**Excerpt:**
>> BEGIN

Antonia Thomas Shooting Hedda Gabler Rose Theatre Credit: Michael Wharley Provided by kitty@joallanpr.com
Antonia Thomas stars in Shooting Hedda Gabler at Kingston’s Rose Theatre (Photo: Michael Wharley)

“There’s such remarkable love for Ibsen out there in the world – but in Norway we need to be reminded all the time,” says Kåre Conradi, an actor who, in 2012, founded The Norwegian Ibsen Company (NIC) with exactly this aim in mind.

Having worked in the UK, Conradi was struck by how anything to do with Shakespeare was preserved and celebrated, and that we had dedicated theatres for his work, such as the Royal Shakespeare Company and Shakespeare’s Globe.

Conradi is concerned Norway takes Ibsen for granted: I’m shown a new theatre in the basement of the Ibsen Museum sitting empty, because there’s no funding for shows, and another atmospheric, partially-preserved flat he lived in, that is at risk of being turned into a hotel.

But as well as reminding fellow Norwegians “why Ibsen is important”, the NIC is also about cultural exchange: it has toured bilingual productions internationally and is open to radical reimaginings of Ibsen, not just reverential museum pieces.

>> END

**Material supplied:**
>> BEGIN

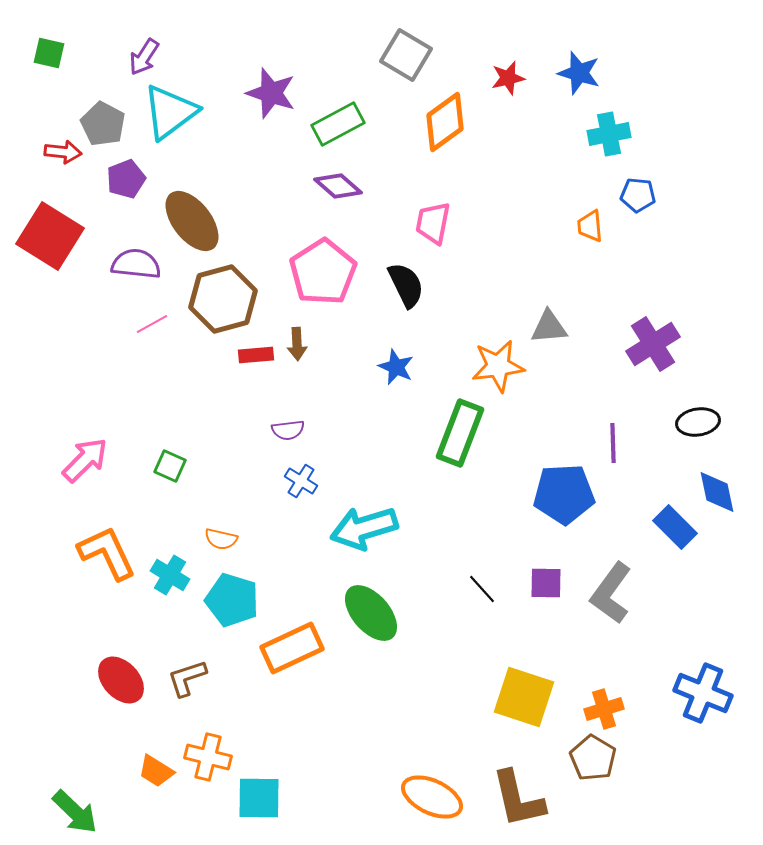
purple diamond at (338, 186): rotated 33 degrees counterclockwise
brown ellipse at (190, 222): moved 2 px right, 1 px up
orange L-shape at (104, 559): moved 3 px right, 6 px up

>> END
>> BEGIN

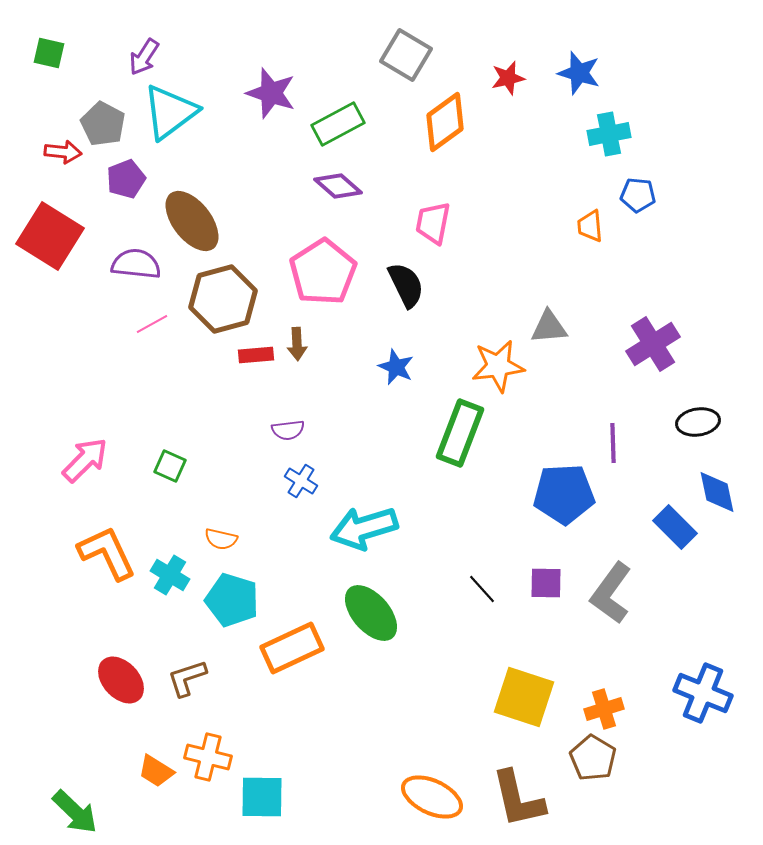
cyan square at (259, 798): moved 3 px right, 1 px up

>> END
>> BEGIN

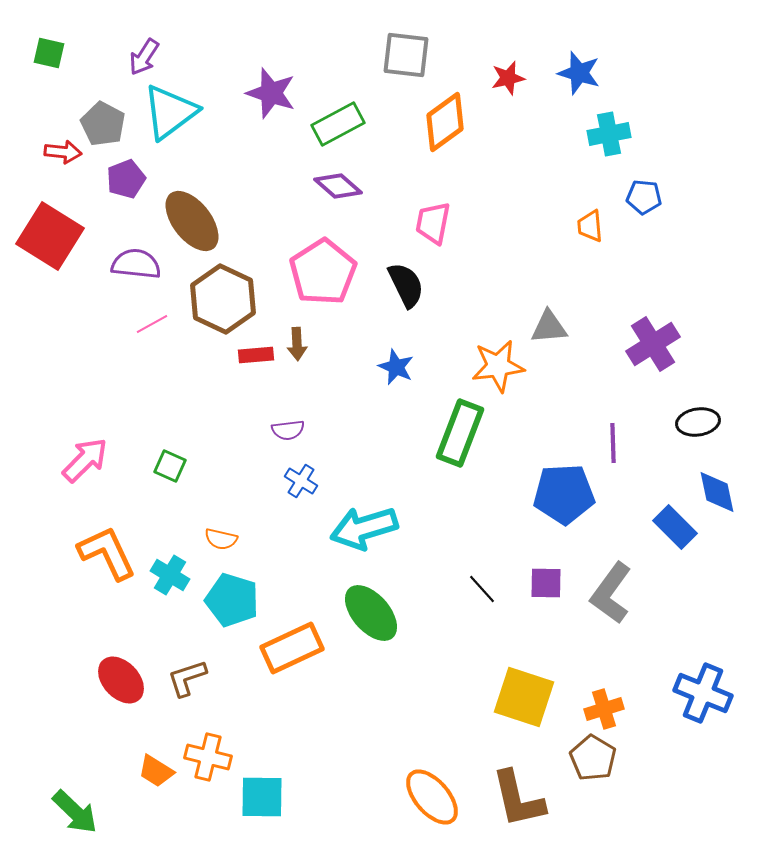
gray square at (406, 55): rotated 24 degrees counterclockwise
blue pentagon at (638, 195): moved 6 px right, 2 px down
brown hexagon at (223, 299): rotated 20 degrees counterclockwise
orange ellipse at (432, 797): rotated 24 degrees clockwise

>> END

**Exercises to complete:**
A) According to the Ibsen excerpt, in what year did Kåre Conradi found The Norwegian Ibsen Company?
B) Write out everything in the Ibsen excerpt from "Antonia Thomas Shooting" down to "aim in mind.".
The lines can be set aside.

**Written answers:**
A) 2012

B)
Antonia Thomas Shooting Hedda Gabler Rose Theatre Credit: Michael Wharley Provided by kitty@joallanpr.com
Antonia Thomas stars in Shooting Hedda Gabler at Kingston’s Rose Theatre (Photo: Michael Wharley)

“There’s such remarkable love for Ibsen out there in the world – but in Norway we need to be reminded all the time,” says Kåre Conradi, an actor who, in 2012, founded The Norwegian Ibsen Company (NIC) with exactly this aim in mind.